*** Opening of EXCERPT TO READ ***

Disclaimer: I felt like writing this post, cause constantly people ask me about “DevOps” and whether they need it. This is my opinionated view on it — the scope is my own.
DevOps has influenced way more parts of engineering than only the ones I mention and there is probably as many definitions of what DevOps is as there is people tired explaining DevOps. If you found your own definition on the most misunderstood term since “cloud”, maybe you want to scroll to the more practical examples at the bottom of the post.
Over the last couple of years I was lucky enough to work at different startups at different stages in their lifecycle. As you’d expect, the word DevOps as an empty buzzword filling term, over time was all over the place and everybody wanted their “DevOps Engineer” or “do DevOps”. With this post, I am trying to get to the bottom of what DevOps should mean for you and what might be of importance for you as a startup, that considers running production systems as well as doing software engineering. As one would assume, this has been a hot topic on a number of occasions, which I found myself in with coworkers and friends in IT operations as well as software engineering and I do feel quite strongly about the concepts behind “DevOps”, which in my opinion can give you a leap ahead of your competition, though only when applying “DevOps” correctly in your organisation.
One thing for sure, when somebody at a startups says “DevOps” they most definitely mean IT operations should not get in their own and their users way to scale and ultimately be successful. They might also mean, that they do not want an IT operations silo/department in their future company, because it could lead to just mentioned department being in their way to success. Capacity planning, servers etc. is just getting in their way and AWS teaches us, that in modern IT, we could have capacity on demand, experiment and scale any time we wanted to. The past shows a good number of examples that it’s not that easy, but this is how it’s being sold and some are able to crack and apply the puzzle of the cloud to their infrastructure.

*** Close of EXCERPT TO READ ***
*** Opening of INFORMATION GIVEN ***

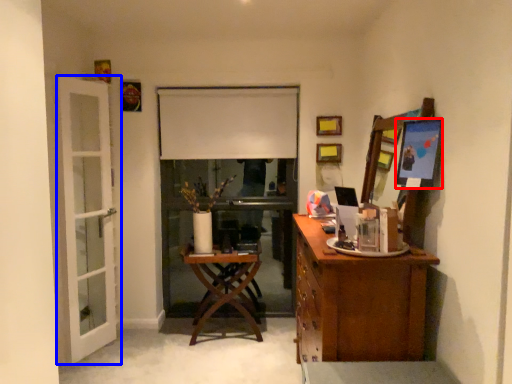
Question: Among these objects, which one is farthest to the camera, picture frame (highlighted by a red box) or door (highlighted by a blue box)?

Choices:
 (A) picture frame
 (B) door

Answer: (B)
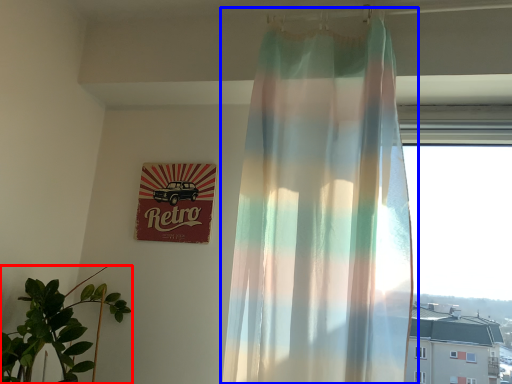
Question: Among these objects, which one is farthest to the camera, houseplant (highlighted by a red box) or curtain (highlighted by a blue box)?

Choices:
 (A) houseplant
 (B) curtain

Answer: (A)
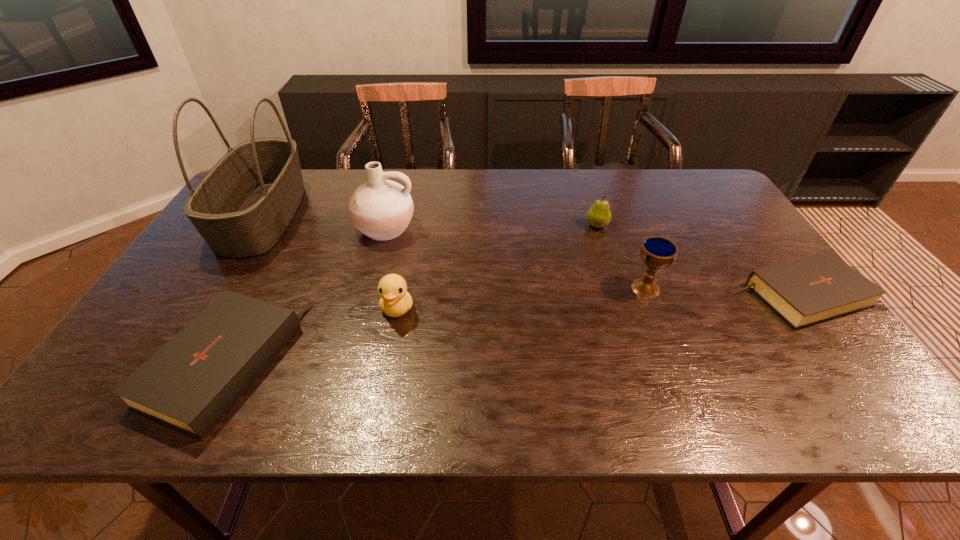
Identify the location of free region located on the left of the right Bible. (595, 295).

Identify the location of free space located 0.220m on the front of the tallest object. (196, 325).

Image resolution: width=960 pixels, height=540 pixels. Identify the location of vacant region located 0.080m on the face of the duck. point(389,352).

Find the location of `free space located on the right of the pear`. free space located on the right of the pear is located at coordinates (674, 226).

Where is `vacant space situated to pour from the handle of the pottery`? Image resolution: width=960 pixels, height=540 pixels. vacant space situated to pour from the handle of the pottery is located at coordinates (366, 300).

The image size is (960, 540). Identify the location of free spot located 0.290m on the right of the chalice. (773, 288).

The image size is (960, 540). Find the location of `object that is at the far edge`. object that is at the far edge is located at coordinates (241, 208).

This screenshot has height=540, width=960. Identify the location of object present at the near edge. (189, 384).

The height and width of the screenshot is (540, 960). In order to click on Bible that is at the left edge in this screenshot , I will do `click(189, 384)`.

Locate an element on the screen. The height and width of the screenshot is (540, 960). basket at the left edge is located at coordinates (241, 208).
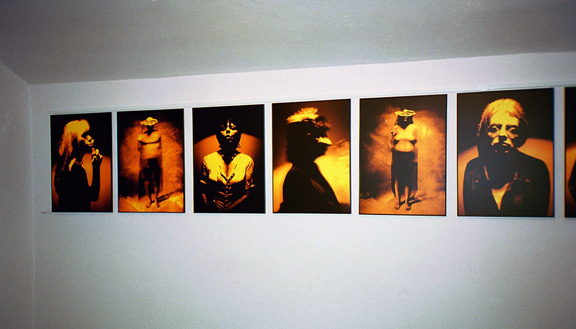
This screenshot has height=329, width=576. I want to click on wall, so click(x=206, y=270).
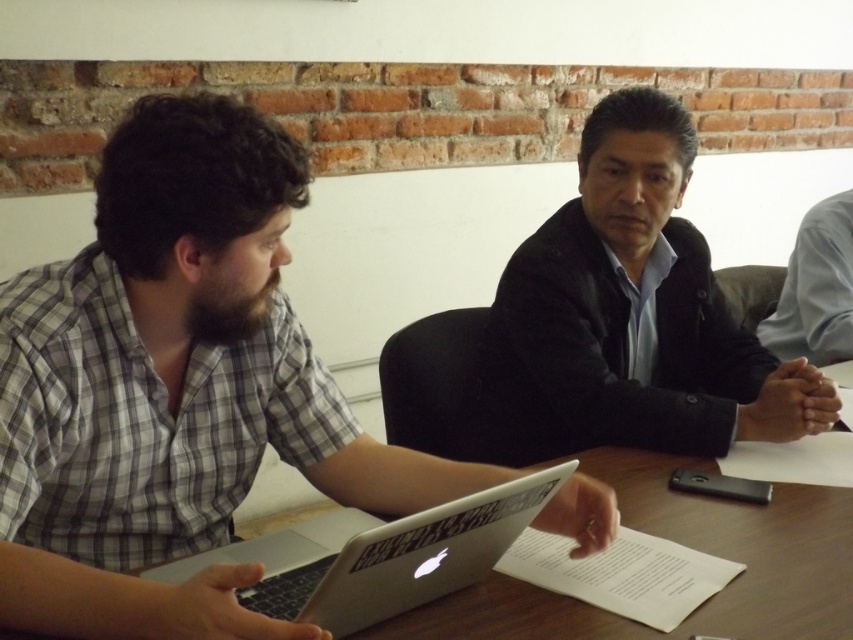
Which is behind, point (233, 108) or point (671, 170)?

Point (671, 170)

Does point (276, 269) come behind point (636, 429)?

No, (276, 269) is in front of (636, 429).

Is point (3, 406) farther from viewer compared to point (732, 428)?

No, (3, 406) is closer to viewer.

Find the location of `matte black laptop at left`. matte black laptop at left is located at coordinates (173, 387).

The image size is (853, 640). What do you see at coordinates (628, 317) in the screenshot? I see `black leather jacket at center` at bounding box center [628, 317].

From the picture: How much distance is there between black leather jacket at center and silver metallic laptop at center?

They are 25.47 inches apart.

Is point (672, 256) positioned before point (347, 586)?

No, it is behind (347, 586).

Identify the location of black leather jacket at center. The image size is (853, 640). (628, 317).

Between matte black laptop at left and silver metallic laptop at center, which one is positioned lower?

Positioned lower is silver metallic laptop at center.

Which is above, matte black laptop at left or silver metallic laptop at center?

Positioned higher is matte black laptop at left.

Where is `matte black laptop at left`? This screenshot has height=640, width=853. matte black laptop at left is located at coordinates (173, 387).

Locate an element on the screen. Image resolution: width=853 pixels, height=640 pixels. matte black laptop at left is located at coordinates (173, 387).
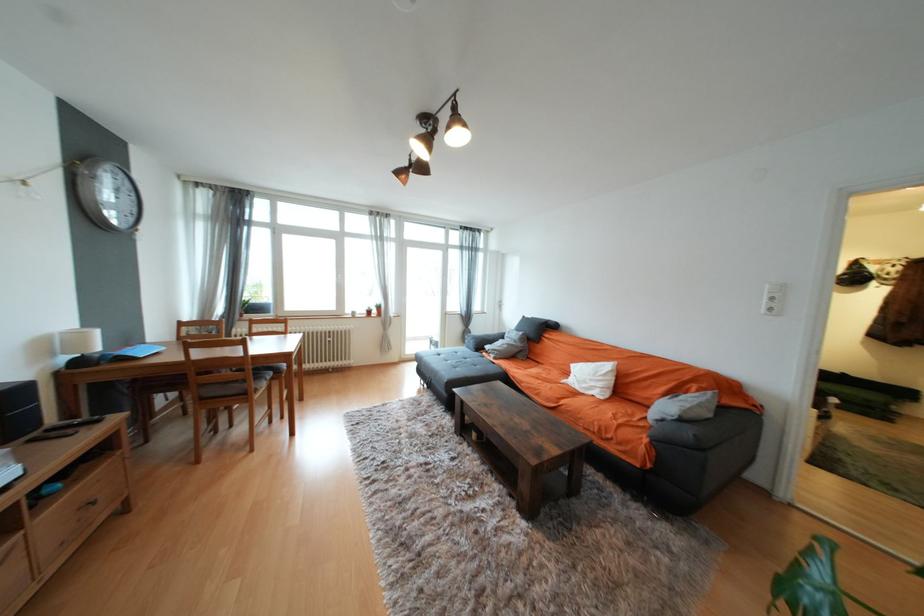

*** Close of INFORMATION GIVEN ***

**EXERCISE**
Decide whether each statement agrees with the post on DevOps, answering yes or no and quoting the words from the post that settle it. (a) The writer has worked at several startups at different stages of their lifecycle. (b) The post treats DevOps as having one agreed definition. (c) The more practical examples come at the start of the post.

**RESULT OF THE TASK**
(a) Yes: "I was lucky enough to work at different startups at different stages in their lifecycle"
(b) No: "there is probably as many definitions of what DevOps is as there is people tired explaining DevOps"
(c) No: "scroll to the more practical examples at the bottom of the post"